## Consegna
Trascrivi senza modifiche il passo dell'articolo sull'ingaggio di Joey LaLeggia da "La scheda del" fino a "lega (65 e 82).", incluso.

## Brano di riferimento

------------------------------------

Il suo nome era nell’aria e adesso è arrivata la conferma ufficiale: l’Hockey Club Lugano ha ingaggiato il difensore canadese Joey LaLeggia, nato a Burnaby (British Columbia) il 24 giugno del 1992, con un contratto valido per due stagioni.
La scheda del giocatore
Difensore “left” (178 cm. x 84 kg.), il quasi 31enne si è messo in evidenza in età giovanile nella BCHL dove, con la maglia dei Penticton Vees, è stato a due riprese il difensore che ha collezionato il maggior numero di punti nella lega (65 e 82).
Riconoscimenti di squadra e individuali
Tra il 2011 e il 2015 LaLeggia ha giocato nel campionato universitario statunitense (156 partite condite da 131 punti), indossando i colori della Denver University, con cui nella stagione 2013/14 ha conquistato il titolo ed è stato insignito contemporaneamente del premio come miglior difensore difensivo e miglior difensore offensivo della NCAA. Nel campionato successivo ha riconfermato gli “award” personali, a cui si è aggiunto quello di “Player of the Year”.

------------------------------------

## Record del dataset
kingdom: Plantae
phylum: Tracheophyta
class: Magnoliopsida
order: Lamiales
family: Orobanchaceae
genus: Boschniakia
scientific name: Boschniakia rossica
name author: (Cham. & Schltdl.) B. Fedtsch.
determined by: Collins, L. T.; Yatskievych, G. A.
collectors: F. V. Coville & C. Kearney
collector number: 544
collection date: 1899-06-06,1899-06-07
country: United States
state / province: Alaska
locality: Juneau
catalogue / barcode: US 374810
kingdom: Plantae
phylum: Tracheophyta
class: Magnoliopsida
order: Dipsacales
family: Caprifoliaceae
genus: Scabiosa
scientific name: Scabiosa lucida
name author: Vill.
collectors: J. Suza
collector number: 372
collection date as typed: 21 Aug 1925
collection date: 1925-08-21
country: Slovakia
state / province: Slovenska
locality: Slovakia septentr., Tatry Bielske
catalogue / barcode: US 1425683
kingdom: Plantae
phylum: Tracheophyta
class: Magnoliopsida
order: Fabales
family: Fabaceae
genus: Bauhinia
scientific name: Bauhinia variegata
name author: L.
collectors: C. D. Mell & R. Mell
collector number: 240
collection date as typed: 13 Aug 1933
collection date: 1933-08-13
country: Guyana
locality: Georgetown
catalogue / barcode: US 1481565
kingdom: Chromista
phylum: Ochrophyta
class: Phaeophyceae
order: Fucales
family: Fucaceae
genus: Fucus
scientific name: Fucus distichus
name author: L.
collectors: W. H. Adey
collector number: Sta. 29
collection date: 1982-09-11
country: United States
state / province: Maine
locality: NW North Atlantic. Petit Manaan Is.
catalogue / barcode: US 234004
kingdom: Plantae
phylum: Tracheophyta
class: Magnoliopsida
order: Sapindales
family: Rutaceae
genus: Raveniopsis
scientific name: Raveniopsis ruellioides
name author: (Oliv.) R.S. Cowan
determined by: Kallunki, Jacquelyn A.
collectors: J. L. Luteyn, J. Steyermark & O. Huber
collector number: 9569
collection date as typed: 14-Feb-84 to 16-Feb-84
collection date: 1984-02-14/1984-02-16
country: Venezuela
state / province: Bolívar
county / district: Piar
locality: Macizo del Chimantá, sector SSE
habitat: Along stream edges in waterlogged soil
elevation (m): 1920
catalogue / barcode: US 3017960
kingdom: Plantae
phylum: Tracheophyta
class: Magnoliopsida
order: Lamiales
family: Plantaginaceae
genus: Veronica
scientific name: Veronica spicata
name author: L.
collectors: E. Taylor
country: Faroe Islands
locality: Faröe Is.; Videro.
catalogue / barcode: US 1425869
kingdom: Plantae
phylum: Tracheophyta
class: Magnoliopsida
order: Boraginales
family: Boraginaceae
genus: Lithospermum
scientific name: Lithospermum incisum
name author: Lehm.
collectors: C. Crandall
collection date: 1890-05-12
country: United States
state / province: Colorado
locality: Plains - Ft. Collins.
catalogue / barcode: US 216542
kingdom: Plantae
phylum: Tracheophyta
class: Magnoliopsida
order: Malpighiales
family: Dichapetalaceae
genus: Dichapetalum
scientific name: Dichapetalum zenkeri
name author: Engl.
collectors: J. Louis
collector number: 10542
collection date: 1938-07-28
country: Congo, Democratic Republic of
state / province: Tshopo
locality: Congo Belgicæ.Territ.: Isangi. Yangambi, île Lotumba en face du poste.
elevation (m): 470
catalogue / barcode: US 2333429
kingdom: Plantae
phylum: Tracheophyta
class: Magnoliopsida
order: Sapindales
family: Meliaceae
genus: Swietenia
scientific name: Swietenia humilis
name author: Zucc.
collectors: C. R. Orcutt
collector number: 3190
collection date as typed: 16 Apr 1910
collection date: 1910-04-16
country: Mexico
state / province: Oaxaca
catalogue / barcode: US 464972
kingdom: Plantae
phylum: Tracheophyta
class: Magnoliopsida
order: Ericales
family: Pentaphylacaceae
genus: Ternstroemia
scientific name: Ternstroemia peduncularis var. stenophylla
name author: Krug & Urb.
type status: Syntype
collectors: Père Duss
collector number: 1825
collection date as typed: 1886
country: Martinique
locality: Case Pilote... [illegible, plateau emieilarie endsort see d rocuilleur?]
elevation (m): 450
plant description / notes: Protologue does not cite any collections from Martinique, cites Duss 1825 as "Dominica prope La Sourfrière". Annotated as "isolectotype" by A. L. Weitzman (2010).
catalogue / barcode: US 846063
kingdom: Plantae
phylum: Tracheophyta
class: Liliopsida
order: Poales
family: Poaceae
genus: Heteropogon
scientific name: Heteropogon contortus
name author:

------------------------------------

## Soluzione
La scheda del giocatore
Difensore “left” (178 cm. x 84 kg.), il quasi 31enne si è messo in evidenza in età giovanile nella BCHL dove, con la maglia dei Penticton Vees, è stato a due riprese il difensore che ha collezionato il maggior numero di punti nella lega (65 e 82).